_Your instructions_. Locate the line bearing "right knee: (450, 704)" in the material below, then reproduce it and each following line up to and including the line bearing "right eye: (491, 648)".

※

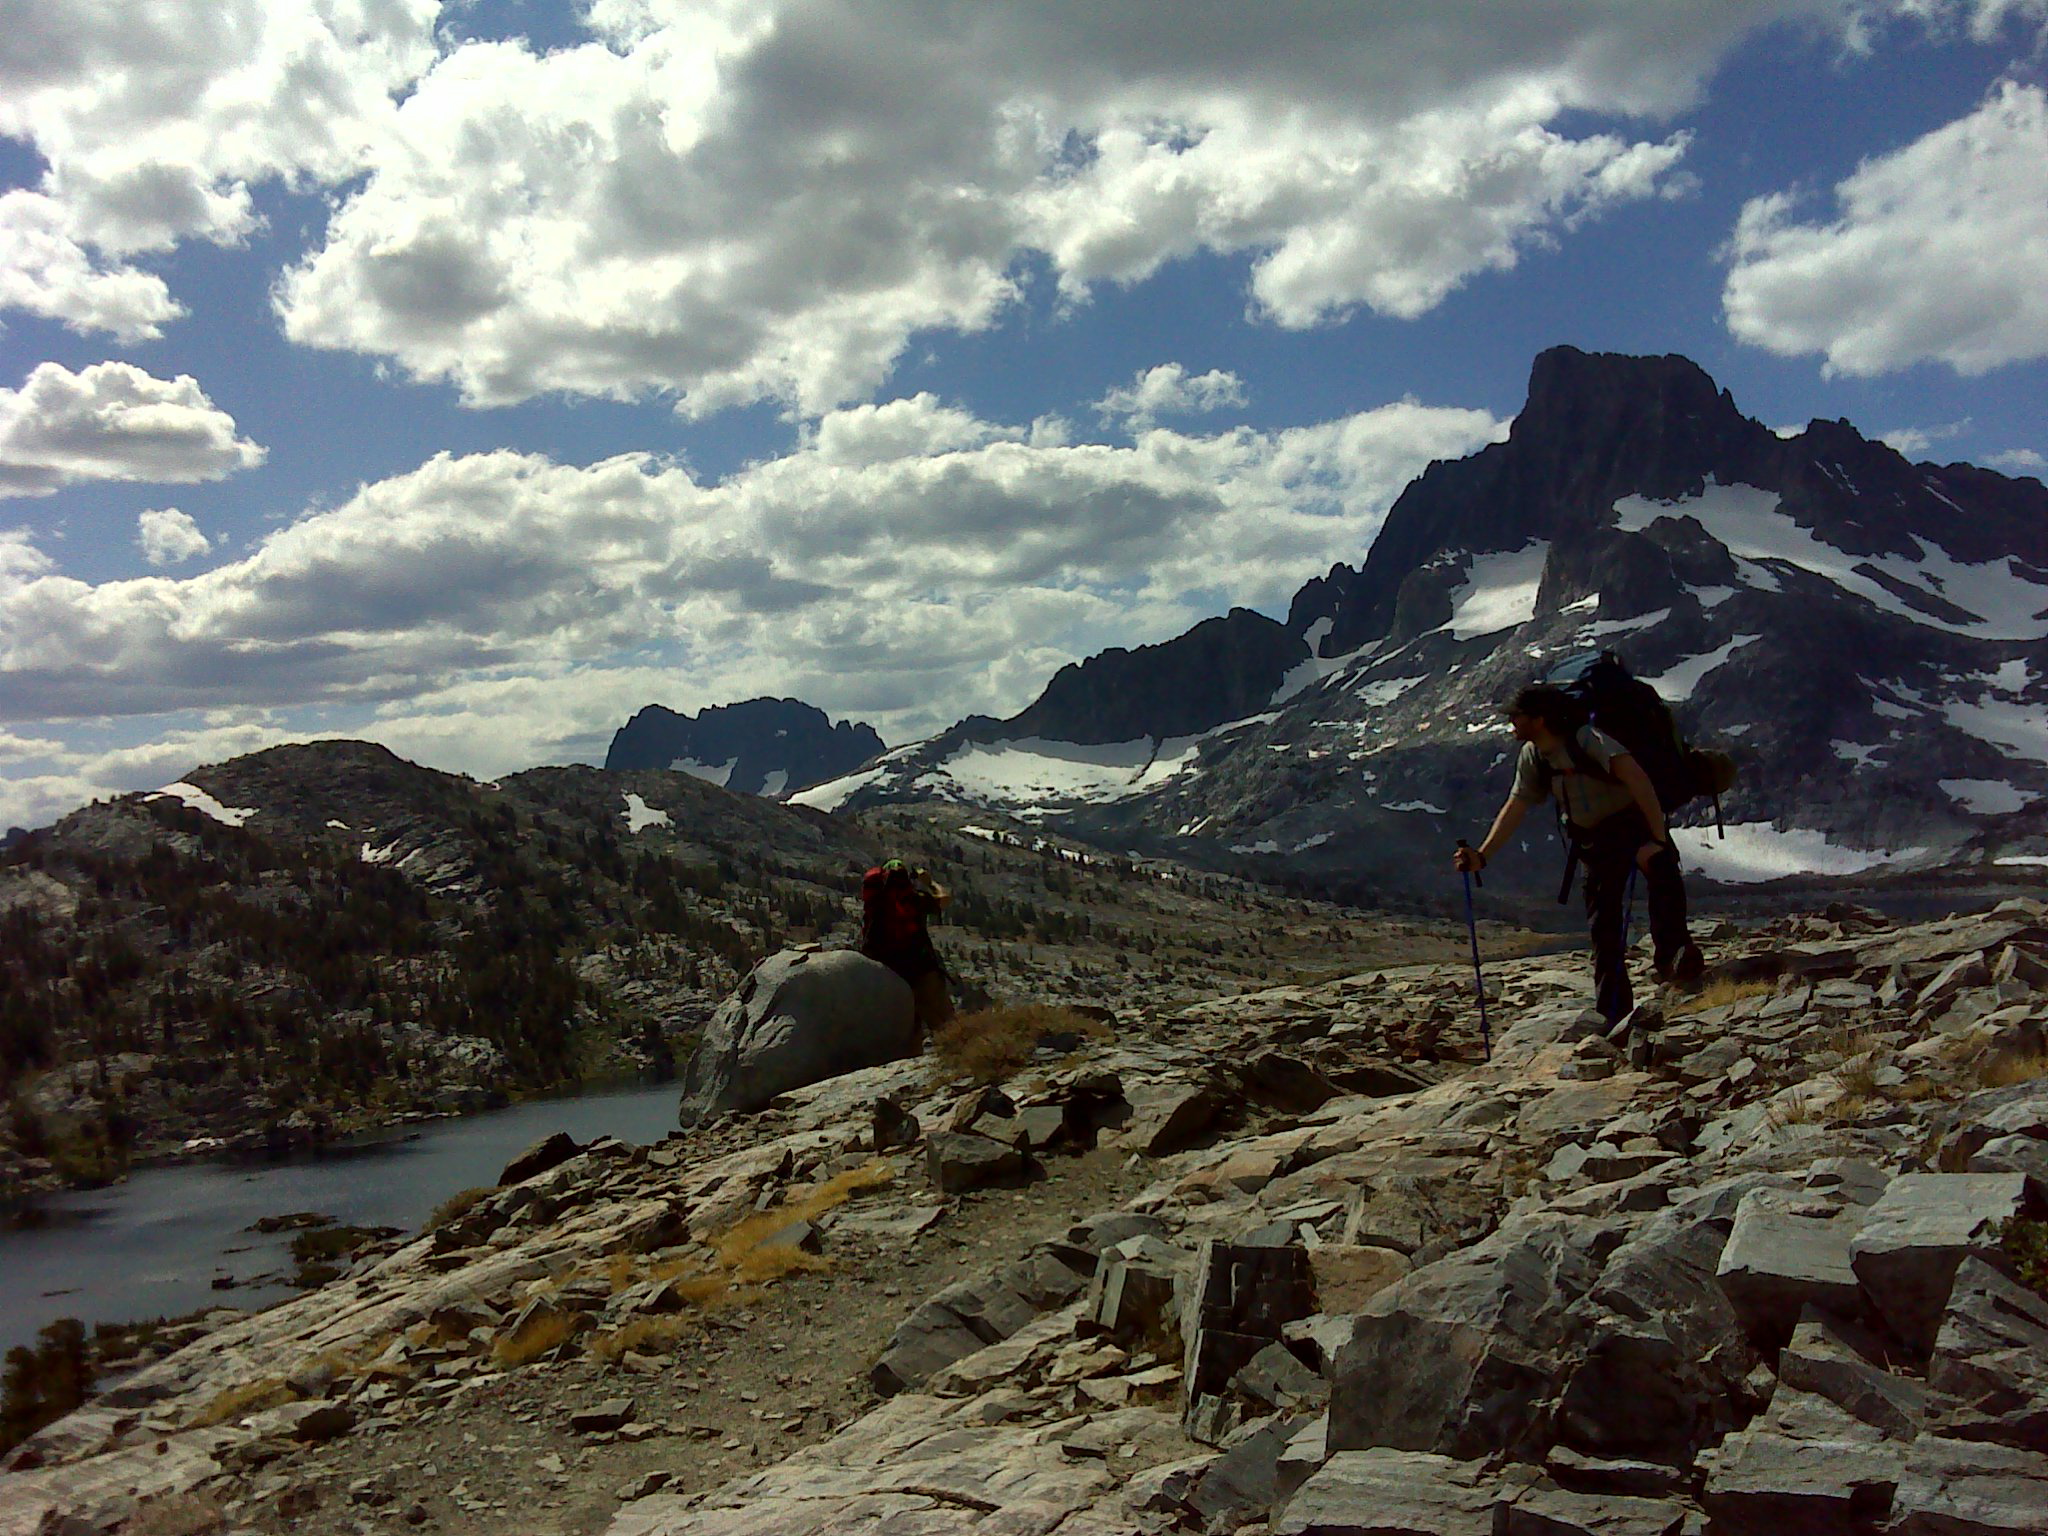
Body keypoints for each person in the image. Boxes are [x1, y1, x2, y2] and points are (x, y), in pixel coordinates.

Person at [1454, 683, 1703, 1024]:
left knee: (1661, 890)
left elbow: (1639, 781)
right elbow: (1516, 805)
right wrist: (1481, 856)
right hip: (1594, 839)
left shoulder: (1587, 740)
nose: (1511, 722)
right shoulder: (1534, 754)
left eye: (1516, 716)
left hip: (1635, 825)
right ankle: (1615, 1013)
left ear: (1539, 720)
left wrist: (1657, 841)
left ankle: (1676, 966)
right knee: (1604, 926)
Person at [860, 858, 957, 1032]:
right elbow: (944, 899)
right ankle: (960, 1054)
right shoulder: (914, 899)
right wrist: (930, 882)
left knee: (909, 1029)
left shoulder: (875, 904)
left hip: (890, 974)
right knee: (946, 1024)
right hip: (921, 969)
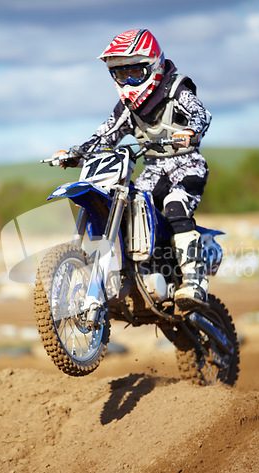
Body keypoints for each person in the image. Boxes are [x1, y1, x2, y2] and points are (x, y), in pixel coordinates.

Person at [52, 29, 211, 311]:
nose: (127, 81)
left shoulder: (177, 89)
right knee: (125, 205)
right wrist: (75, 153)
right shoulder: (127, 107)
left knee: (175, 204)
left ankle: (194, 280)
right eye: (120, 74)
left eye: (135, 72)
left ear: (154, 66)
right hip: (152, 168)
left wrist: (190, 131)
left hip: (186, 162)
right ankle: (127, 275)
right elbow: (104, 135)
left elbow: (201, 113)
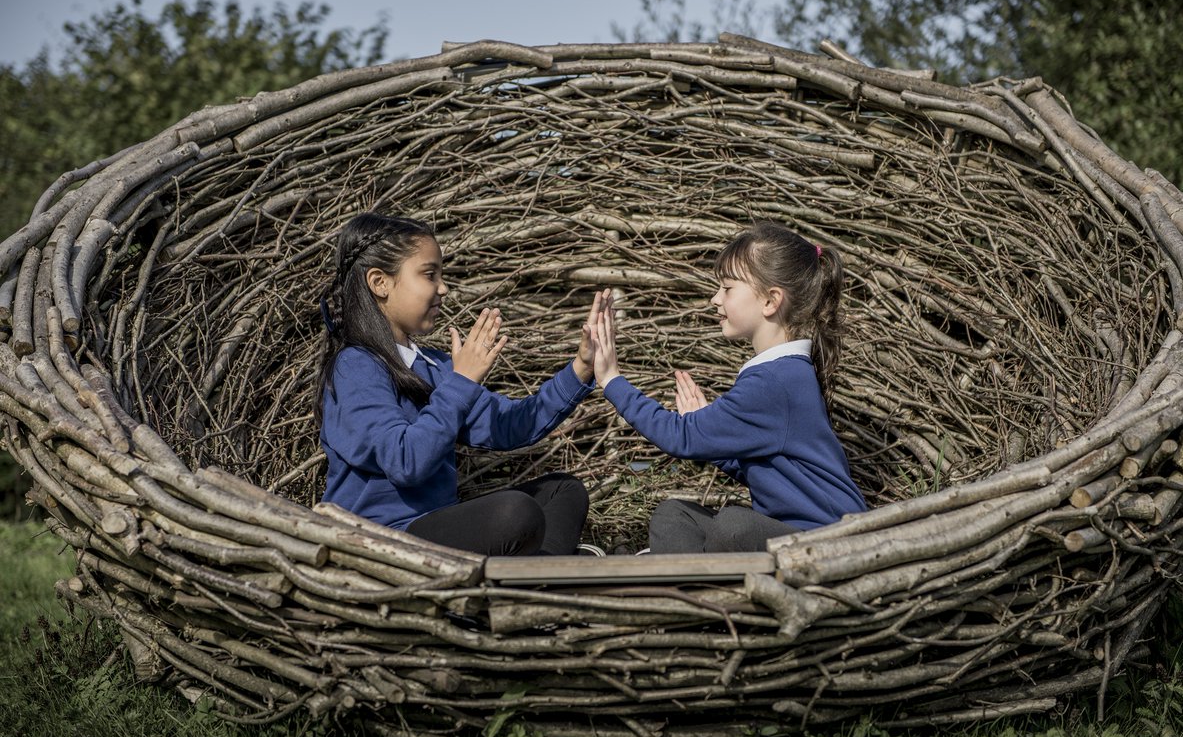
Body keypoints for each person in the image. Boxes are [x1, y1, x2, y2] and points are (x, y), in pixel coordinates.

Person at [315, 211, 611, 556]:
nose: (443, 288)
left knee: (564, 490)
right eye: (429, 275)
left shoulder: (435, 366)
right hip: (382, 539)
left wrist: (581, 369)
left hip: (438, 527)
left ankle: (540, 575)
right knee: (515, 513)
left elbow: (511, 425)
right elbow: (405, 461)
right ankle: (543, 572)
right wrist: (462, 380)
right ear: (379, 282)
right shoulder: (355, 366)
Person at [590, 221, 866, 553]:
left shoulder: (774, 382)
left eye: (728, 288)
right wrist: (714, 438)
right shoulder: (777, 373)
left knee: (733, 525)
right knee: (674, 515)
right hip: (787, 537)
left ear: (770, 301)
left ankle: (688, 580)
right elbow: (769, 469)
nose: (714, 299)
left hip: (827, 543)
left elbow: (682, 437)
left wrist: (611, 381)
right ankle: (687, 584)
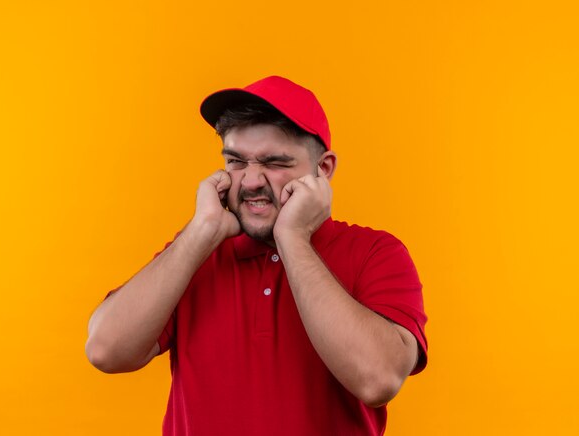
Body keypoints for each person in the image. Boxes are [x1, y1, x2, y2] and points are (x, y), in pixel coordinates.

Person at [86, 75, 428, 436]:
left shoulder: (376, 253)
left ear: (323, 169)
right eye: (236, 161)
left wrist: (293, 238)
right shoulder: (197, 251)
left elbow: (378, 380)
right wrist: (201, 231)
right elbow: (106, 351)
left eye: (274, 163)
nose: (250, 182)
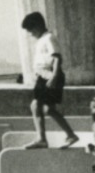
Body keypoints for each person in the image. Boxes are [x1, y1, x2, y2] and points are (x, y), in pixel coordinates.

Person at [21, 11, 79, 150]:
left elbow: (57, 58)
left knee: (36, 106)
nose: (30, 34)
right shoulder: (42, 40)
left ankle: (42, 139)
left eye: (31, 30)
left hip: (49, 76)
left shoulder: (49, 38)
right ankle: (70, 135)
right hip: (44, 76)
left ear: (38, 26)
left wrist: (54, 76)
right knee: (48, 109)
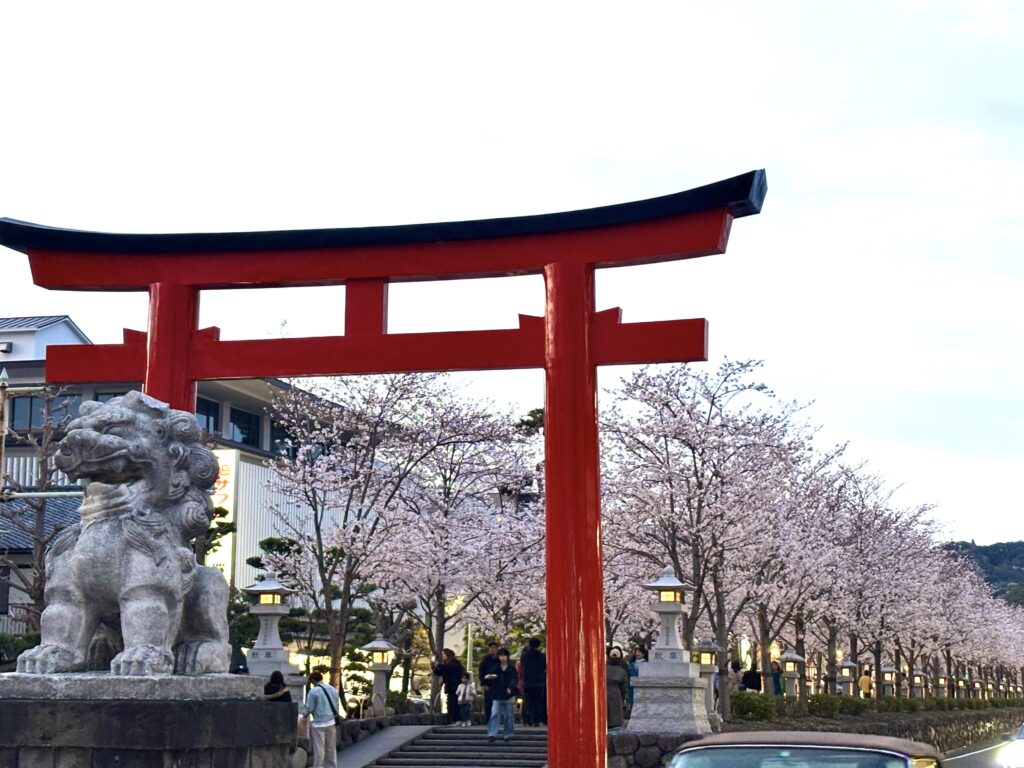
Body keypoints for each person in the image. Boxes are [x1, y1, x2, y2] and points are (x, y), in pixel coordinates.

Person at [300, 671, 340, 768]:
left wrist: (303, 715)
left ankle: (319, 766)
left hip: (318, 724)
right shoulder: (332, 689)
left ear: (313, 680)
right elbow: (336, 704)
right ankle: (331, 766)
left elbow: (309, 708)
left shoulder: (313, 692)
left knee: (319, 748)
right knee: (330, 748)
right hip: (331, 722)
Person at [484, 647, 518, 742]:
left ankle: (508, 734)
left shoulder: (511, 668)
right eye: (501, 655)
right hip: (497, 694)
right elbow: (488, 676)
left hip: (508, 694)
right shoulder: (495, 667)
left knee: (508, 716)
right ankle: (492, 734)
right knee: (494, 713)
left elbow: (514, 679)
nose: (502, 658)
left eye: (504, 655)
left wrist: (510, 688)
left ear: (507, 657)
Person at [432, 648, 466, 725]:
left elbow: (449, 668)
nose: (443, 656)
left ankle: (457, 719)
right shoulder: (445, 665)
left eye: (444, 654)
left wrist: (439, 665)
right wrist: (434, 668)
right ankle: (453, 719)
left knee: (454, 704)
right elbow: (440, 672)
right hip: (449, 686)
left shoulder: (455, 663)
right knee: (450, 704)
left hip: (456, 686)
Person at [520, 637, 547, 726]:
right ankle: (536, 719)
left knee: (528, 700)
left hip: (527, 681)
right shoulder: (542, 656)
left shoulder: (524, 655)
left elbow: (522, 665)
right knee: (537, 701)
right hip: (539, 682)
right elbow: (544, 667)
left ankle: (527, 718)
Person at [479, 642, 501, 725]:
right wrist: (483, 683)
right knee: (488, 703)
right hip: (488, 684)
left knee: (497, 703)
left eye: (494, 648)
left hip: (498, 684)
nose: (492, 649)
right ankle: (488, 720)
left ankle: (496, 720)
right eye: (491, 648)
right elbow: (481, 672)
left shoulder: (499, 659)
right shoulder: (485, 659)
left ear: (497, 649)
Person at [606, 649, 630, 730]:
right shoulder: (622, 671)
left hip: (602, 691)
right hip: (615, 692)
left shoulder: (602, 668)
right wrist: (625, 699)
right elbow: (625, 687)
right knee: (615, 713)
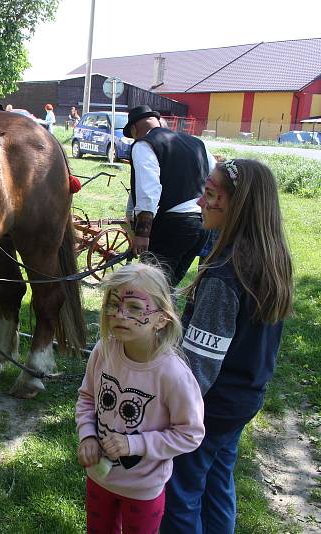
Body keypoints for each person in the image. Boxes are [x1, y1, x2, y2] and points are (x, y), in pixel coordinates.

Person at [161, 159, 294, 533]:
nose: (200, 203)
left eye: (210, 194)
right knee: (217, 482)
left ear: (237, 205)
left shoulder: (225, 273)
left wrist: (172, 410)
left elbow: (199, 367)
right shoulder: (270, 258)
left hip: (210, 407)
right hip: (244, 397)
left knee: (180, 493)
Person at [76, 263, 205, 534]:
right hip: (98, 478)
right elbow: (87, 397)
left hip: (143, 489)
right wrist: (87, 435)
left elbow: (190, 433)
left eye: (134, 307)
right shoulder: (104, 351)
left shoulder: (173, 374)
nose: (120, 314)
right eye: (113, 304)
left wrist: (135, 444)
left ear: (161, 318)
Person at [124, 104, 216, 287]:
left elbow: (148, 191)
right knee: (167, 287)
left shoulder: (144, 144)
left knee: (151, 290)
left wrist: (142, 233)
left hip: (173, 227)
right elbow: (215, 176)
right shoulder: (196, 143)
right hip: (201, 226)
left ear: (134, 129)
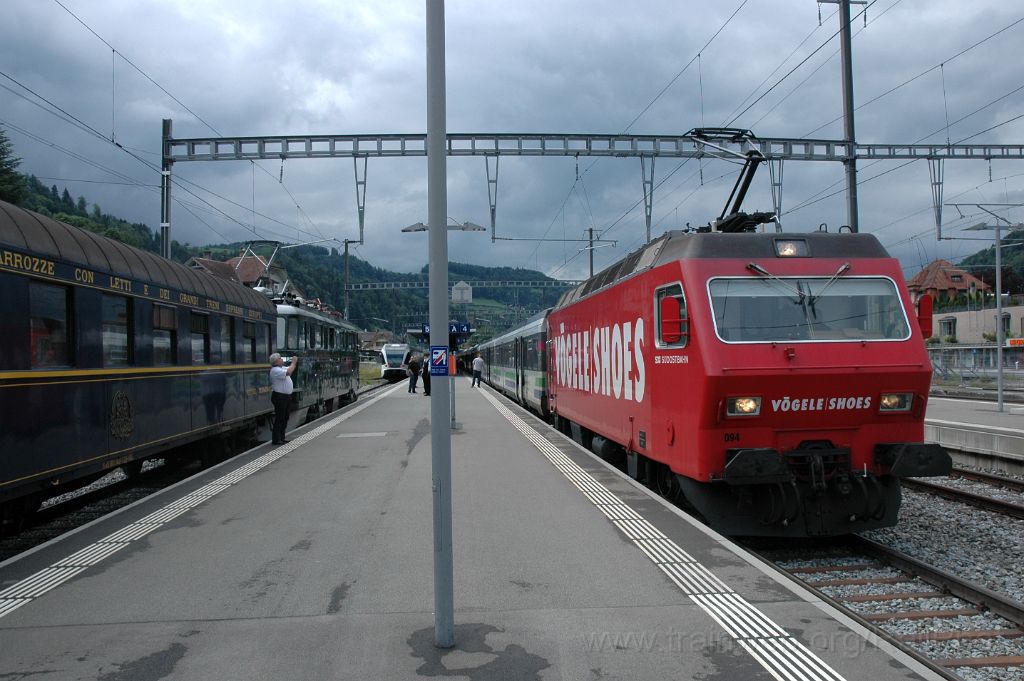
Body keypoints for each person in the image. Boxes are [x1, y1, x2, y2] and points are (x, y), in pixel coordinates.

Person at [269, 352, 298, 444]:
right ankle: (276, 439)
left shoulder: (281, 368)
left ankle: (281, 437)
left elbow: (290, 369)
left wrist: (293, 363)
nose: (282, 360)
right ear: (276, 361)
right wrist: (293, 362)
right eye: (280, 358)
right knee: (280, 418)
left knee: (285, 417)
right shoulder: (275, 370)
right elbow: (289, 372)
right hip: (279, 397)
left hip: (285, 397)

※

_Response area_.
right knee: (450, 704)
left hip: (456, 686)
Person at [520, 637, 547, 726]:
right ankle: (536, 719)
left knee: (528, 700)
left hip: (527, 681)
right shoulder: (542, 656)
left shoulder: (524, 655)
left elbow: (522, 665)
right knee: (537, 701)
right hip: (539, 682)
right elbow: (544, 667)
left ankle: (527, 718)
Person at [479, 642, 501, 725]:
right wrist: (483, 683)
right knee: (488, 703)
right hip: (488, 684)
left knee: (497, 703)
left eye: (494, 648)
left hip: (498, 684)
nose: (492, 649)
right ankle: (488, 720)
left ankle: (496, 720)
right eye: (491, 648)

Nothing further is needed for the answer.